## What you need to do
Could you retype the records below exactly as they appear, skipping any pictures?

= Beginning of Section =

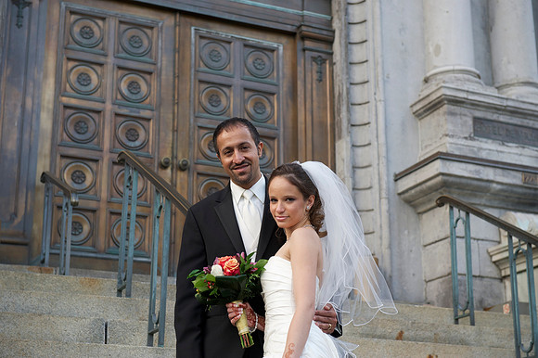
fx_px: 1045
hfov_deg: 28.9
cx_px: 269
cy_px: 179
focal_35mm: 70
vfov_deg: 19.4
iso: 400
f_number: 5.6
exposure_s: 1/125
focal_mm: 70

= End of Section =

## Exercise solution
fx_px: 1045
hfov_deg: 28.9
cx_px: 269
cy_px: 179
focal_35mm: 70
vfov_deg: 19.4
iso: 400
f_number: 5.6
exposure_s: 1/125
focal_mm: 70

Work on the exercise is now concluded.